:: Study material
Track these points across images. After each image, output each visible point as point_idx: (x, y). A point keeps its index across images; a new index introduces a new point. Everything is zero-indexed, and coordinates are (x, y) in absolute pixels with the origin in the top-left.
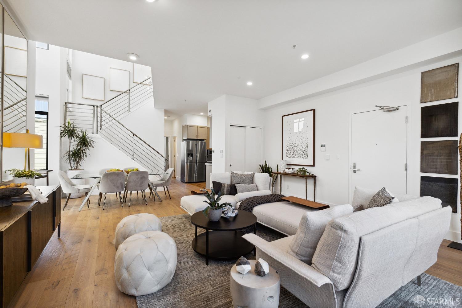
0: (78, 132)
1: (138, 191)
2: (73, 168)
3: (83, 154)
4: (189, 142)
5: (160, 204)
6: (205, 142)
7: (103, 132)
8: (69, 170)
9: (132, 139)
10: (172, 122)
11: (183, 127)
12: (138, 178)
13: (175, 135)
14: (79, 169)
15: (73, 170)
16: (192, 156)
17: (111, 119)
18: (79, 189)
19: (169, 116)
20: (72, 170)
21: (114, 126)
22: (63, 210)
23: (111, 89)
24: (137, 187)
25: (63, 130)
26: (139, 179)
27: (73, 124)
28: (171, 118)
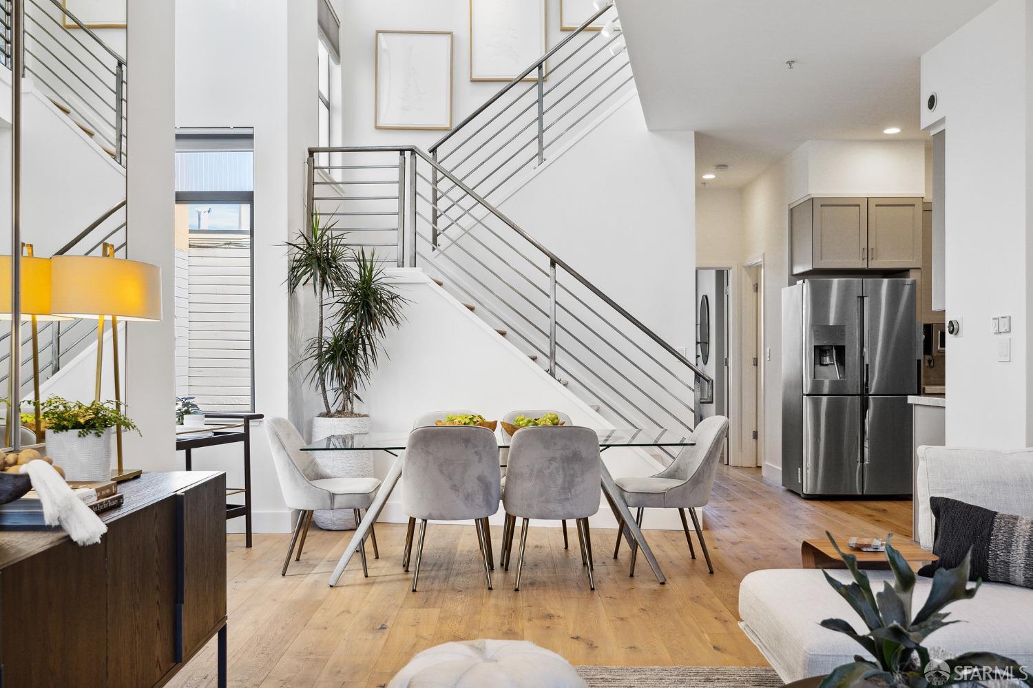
::::
→ Instructions to follow: Repeat the entire listing above word for word, leaving out the pictures.

→ Solution to this task:
Track these points across images. After each image, output each visible point as point_idx: (x, y). A point keeps its index across images; a new index introduces a new point. Everything is zero-indexed, and coordinates are (x, y) in absolute pixels with the origin in the top-left.
0: (78, 132)
1: (138, 191)
2: (73, 168)
3: (83, 154)
4: (189, 142)
5: (160, 204)
6: (205, 142)
7: (103, 132)
8: (69, 170)
9: (132, 139)
10: (172, 122)
11: (183, 127)
12: (138, 178)
13: (175, 135)
14: (79, 169)
15: (73, 170)
16: (192, 156)
17: (111, 119)
18: (79, 189)
19: (169, 116)
20: (72, 170)
21: (114, 126)
22: (63, 210)
23: (111, 89)
24: (137, 187)
25: (63, 130)
26: (139, 179)
27: (73, 124)
28: (171, 118)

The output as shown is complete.